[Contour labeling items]

::::

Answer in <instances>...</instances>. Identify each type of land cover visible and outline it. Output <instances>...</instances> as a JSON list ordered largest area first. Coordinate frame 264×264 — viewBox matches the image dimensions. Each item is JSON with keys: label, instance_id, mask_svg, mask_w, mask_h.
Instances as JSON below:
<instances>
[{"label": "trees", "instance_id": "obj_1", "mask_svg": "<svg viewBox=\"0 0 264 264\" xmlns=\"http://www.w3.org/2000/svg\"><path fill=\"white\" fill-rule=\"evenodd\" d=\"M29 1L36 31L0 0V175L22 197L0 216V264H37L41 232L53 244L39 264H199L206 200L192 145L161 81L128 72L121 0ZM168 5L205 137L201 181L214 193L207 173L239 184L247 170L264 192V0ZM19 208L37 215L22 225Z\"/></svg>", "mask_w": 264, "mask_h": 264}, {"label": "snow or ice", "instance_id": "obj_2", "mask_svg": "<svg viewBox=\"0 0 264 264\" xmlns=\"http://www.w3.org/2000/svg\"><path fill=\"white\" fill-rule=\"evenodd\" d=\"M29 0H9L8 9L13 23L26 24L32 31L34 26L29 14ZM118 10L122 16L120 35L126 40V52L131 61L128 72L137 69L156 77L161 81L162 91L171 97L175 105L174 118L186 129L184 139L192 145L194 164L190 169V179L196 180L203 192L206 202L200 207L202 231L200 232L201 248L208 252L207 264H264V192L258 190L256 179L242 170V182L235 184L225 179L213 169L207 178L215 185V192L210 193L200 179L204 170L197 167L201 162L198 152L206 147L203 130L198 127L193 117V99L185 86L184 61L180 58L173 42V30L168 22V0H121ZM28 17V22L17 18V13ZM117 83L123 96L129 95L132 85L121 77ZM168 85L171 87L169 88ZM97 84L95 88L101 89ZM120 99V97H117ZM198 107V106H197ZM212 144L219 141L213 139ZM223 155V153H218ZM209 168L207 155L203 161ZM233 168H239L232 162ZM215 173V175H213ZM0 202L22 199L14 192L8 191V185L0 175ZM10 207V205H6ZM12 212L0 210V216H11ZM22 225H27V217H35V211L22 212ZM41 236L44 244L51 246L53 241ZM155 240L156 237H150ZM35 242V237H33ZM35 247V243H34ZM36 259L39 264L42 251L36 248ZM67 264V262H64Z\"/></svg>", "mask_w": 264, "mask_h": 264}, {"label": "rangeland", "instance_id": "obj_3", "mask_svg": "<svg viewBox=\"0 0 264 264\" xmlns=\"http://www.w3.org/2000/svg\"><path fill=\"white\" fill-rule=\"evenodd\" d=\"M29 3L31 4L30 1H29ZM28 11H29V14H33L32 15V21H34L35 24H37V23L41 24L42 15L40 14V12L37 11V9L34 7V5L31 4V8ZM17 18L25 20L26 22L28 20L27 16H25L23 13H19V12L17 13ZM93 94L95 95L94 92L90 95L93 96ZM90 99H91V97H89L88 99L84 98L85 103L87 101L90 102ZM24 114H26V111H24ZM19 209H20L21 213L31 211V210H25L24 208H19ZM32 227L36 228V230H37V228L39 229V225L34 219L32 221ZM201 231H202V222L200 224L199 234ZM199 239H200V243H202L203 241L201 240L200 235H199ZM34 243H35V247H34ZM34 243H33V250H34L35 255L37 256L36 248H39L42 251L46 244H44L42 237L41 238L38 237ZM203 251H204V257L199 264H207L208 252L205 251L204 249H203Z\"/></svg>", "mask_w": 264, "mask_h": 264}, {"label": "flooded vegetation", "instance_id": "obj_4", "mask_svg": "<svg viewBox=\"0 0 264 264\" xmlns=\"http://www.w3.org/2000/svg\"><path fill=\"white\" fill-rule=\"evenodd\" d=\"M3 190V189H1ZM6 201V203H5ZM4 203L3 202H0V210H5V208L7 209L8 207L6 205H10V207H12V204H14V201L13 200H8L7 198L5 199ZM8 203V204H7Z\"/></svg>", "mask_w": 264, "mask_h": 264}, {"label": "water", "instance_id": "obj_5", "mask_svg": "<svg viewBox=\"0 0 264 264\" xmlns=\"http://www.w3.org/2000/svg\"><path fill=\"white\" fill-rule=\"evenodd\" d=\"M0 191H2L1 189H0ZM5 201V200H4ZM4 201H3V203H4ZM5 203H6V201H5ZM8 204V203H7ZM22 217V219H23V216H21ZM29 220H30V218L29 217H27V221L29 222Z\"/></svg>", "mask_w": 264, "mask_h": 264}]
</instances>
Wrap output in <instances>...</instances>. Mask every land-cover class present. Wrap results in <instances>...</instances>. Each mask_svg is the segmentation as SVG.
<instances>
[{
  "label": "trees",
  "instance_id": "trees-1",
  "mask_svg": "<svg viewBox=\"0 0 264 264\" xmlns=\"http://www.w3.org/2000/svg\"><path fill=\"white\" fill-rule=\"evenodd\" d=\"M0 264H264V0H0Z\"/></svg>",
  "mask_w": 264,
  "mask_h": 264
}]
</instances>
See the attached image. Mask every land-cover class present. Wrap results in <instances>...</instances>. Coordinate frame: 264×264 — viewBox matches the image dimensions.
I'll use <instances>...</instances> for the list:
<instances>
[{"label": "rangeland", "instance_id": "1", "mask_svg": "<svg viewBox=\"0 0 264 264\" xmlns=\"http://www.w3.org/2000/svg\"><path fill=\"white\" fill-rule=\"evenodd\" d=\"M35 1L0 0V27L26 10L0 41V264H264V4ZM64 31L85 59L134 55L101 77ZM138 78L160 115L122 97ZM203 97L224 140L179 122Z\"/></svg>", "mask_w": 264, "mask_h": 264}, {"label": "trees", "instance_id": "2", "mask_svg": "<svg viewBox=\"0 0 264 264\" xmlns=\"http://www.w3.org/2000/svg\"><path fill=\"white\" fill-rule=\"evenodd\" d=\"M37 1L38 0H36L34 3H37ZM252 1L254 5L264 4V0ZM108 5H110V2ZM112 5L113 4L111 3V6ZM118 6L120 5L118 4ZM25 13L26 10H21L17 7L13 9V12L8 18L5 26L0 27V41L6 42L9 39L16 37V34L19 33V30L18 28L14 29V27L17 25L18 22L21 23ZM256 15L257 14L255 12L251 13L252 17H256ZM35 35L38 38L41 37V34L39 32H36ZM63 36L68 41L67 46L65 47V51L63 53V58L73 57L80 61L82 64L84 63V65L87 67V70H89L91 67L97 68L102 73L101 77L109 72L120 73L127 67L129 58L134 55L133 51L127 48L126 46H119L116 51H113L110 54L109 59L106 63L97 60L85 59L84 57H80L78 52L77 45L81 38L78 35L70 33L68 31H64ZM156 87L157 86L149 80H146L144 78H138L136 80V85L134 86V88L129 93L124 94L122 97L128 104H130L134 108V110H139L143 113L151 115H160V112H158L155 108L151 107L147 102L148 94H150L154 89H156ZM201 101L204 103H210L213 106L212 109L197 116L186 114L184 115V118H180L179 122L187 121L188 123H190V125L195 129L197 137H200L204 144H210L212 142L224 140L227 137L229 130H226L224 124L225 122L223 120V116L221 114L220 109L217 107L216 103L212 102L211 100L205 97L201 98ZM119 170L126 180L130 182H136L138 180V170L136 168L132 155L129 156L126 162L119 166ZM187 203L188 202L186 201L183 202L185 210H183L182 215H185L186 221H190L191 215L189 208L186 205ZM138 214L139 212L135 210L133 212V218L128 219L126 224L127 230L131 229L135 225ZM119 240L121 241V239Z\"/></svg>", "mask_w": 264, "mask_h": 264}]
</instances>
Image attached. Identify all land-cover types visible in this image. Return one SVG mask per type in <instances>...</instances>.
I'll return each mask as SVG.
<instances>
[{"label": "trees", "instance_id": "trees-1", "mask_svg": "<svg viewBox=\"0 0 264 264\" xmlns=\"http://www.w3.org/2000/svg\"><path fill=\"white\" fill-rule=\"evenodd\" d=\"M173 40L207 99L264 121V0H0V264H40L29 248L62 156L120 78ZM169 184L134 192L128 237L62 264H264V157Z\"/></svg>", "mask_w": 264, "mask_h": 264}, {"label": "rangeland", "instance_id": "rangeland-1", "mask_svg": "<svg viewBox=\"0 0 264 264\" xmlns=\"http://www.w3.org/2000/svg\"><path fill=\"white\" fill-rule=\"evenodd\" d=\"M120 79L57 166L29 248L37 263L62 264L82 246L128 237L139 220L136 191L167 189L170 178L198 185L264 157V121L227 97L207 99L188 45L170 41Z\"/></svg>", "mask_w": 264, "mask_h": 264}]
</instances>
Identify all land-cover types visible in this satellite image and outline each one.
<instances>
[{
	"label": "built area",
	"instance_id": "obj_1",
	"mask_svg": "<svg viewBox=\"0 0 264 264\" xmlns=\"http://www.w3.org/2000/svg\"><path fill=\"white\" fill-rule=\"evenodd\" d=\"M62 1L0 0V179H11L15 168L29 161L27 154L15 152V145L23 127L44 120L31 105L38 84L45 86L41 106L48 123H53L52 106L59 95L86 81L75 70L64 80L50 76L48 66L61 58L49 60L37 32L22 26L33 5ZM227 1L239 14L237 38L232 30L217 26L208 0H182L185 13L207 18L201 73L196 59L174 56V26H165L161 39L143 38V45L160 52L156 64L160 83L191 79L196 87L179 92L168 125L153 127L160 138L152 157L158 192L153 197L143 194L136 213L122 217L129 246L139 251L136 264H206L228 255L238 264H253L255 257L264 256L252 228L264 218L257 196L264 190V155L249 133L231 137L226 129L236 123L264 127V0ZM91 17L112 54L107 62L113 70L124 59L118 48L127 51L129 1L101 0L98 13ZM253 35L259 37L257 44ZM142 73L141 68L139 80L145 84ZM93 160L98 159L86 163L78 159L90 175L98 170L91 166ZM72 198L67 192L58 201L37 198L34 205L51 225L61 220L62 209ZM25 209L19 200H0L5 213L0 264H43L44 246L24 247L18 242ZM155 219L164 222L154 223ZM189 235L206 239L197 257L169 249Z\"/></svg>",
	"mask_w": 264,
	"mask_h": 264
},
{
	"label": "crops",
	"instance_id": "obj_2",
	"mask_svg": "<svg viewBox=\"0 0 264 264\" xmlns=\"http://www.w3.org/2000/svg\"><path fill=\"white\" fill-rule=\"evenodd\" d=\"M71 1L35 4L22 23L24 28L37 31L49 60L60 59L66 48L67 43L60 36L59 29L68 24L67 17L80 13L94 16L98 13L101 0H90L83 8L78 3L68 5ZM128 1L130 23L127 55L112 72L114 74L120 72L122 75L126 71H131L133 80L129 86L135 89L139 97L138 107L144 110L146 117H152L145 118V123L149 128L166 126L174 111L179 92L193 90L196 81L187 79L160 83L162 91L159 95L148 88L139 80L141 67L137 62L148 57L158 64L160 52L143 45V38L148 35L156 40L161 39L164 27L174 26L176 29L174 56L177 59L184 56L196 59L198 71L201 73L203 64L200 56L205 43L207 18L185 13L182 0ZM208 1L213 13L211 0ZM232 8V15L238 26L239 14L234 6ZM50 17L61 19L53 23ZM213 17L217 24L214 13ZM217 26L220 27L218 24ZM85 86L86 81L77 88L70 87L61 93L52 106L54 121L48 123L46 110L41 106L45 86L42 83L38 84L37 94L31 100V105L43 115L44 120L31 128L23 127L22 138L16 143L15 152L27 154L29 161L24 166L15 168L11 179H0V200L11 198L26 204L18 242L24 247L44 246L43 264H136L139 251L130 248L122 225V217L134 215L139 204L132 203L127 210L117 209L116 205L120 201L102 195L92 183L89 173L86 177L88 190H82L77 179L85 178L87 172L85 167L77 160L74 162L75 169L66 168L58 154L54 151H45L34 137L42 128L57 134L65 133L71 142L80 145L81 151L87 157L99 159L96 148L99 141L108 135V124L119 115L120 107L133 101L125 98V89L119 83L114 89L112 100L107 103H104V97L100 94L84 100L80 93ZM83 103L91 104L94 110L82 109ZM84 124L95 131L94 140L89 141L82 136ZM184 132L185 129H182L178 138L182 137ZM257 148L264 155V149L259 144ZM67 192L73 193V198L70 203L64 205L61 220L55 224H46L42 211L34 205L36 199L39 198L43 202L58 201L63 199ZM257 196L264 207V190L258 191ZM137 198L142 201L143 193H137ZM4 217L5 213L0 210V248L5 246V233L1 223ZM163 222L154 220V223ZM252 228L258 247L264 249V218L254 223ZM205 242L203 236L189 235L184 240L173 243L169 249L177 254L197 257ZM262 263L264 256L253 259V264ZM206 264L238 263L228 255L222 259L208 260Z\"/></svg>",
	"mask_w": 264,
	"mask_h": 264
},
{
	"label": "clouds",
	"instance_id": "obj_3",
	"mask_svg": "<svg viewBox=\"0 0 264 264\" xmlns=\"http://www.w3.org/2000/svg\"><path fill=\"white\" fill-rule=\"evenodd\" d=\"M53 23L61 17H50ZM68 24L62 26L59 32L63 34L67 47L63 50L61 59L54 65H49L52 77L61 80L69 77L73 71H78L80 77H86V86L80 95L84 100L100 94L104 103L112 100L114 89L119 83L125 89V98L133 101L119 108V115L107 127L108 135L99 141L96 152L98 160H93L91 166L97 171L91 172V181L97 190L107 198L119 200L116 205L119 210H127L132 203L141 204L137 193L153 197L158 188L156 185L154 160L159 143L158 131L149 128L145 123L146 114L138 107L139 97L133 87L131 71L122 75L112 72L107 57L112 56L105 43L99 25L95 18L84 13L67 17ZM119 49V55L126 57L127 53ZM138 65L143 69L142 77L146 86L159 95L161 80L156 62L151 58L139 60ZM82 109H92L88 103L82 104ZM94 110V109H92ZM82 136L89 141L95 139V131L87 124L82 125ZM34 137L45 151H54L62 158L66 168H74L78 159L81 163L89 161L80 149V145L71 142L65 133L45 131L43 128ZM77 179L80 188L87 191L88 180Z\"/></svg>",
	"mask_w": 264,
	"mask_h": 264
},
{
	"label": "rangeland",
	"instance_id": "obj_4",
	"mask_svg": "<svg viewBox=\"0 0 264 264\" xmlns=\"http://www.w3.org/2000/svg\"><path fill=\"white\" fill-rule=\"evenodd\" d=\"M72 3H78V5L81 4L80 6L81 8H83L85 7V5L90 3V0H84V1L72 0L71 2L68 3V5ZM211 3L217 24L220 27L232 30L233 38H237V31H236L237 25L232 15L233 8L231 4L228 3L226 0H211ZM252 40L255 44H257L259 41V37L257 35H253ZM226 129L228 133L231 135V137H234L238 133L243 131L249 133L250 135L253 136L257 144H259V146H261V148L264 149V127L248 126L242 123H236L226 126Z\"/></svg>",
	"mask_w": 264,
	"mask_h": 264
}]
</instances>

::::

◆ **Task objective**
Identify each line of the listing that contains the word "every" and copy those lines.

◆ **Result**
Wrap output in <instances>...</instances>. Mask every land-cover class present. Wrap results in <instances>...</instances>. Each mask_svg is the segmentation as SVG.
See the attached image. Mask every land-cover class present. Wrap results in <instances>...</instances>. Coordinate frame: 264×264 — viewBox matches the image dimensions.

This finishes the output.